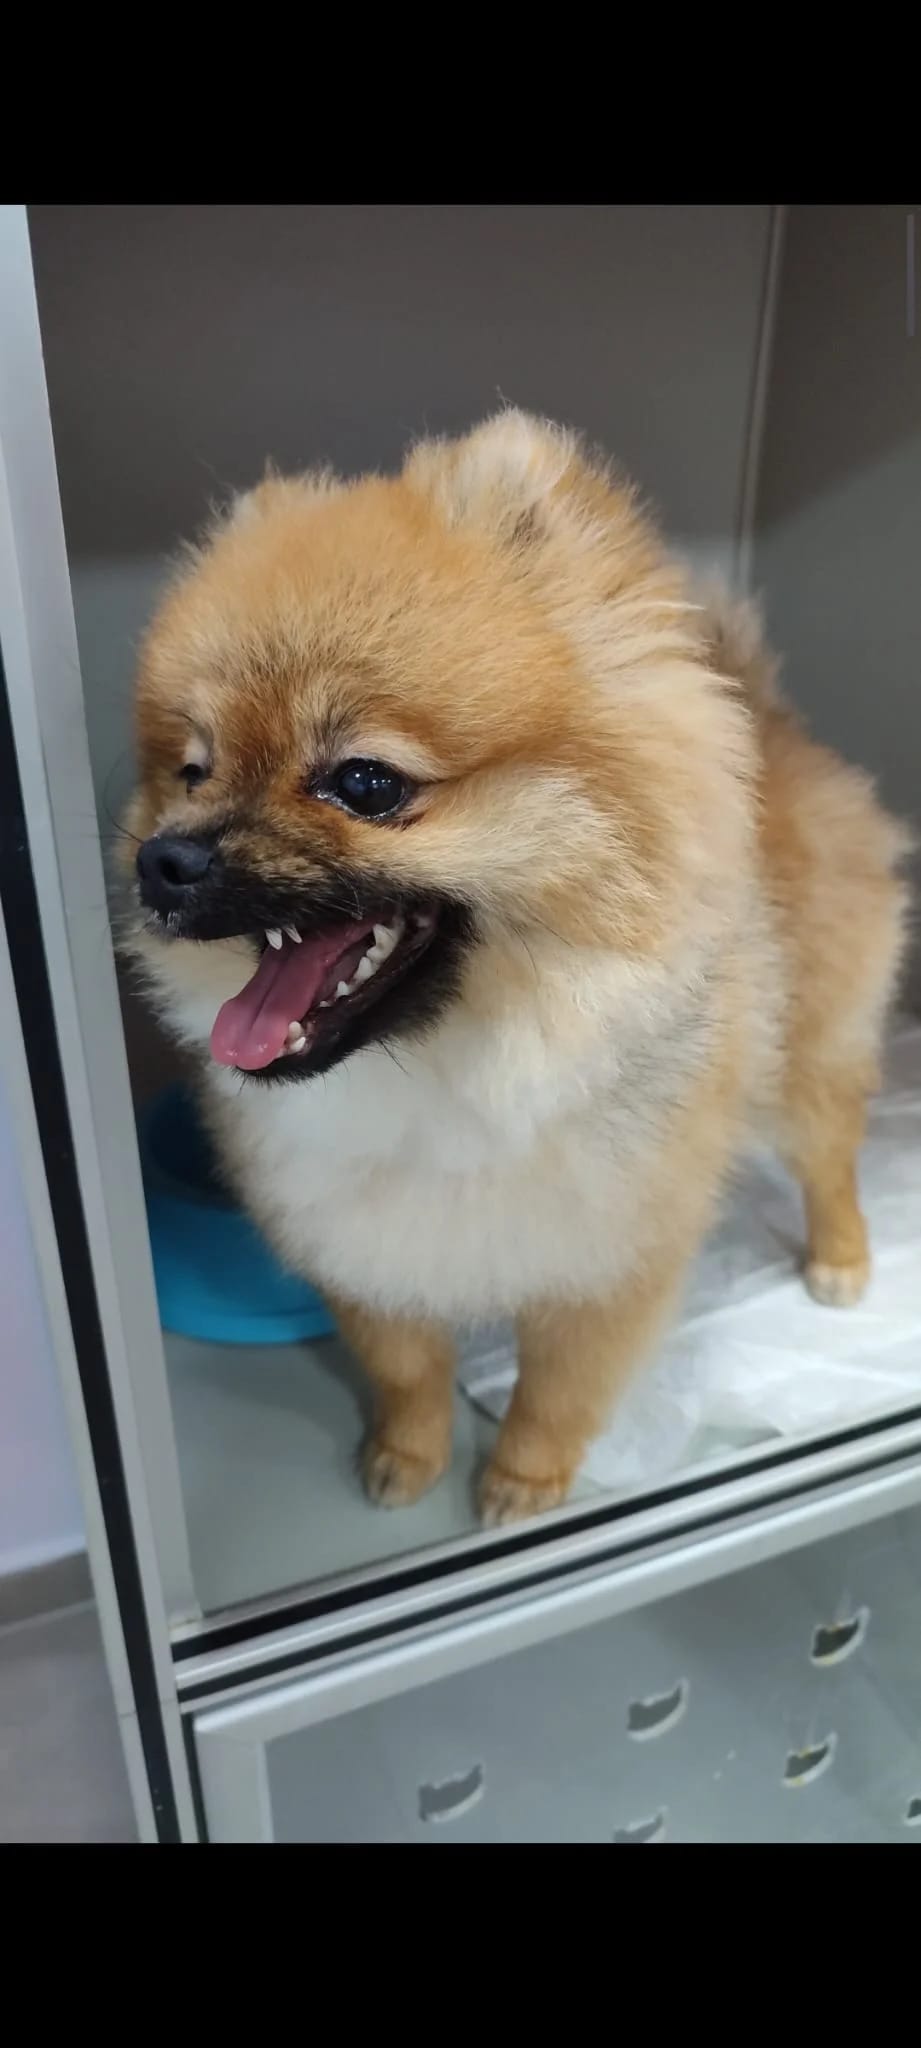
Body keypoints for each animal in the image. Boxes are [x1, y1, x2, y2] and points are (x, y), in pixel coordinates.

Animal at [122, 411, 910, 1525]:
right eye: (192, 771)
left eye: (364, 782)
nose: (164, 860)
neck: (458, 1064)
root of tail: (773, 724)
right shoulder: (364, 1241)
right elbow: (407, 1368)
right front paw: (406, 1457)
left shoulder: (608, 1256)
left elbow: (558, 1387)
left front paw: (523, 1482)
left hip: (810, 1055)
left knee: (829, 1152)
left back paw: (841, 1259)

Problem details: The entries are to be written out in full and exactly, apart from the pictures.

Exercise solution:
Body keypoints for each animal in the image. Boxes are [x1, y1, x2, y2] and points are (x, y), in pixel coordinates.

Animal at [122, 411, 910, 1525]:
right eye: (192, 771)
left eye: (364, 782)
nose: (164, 860)
neck: (458, 1064)
root of tail: (773, 724)
right shoulder: (364, 1241)
right elbow: (407, 1368)
right front paw: (406, 1457)
left shoulder: (608, 1256)
left elbow: (558, 1387)
left front paw: (523, 1482)
left hip: (810, 1055)
left knee: (829, 1152)
left back paw: (841, 1259)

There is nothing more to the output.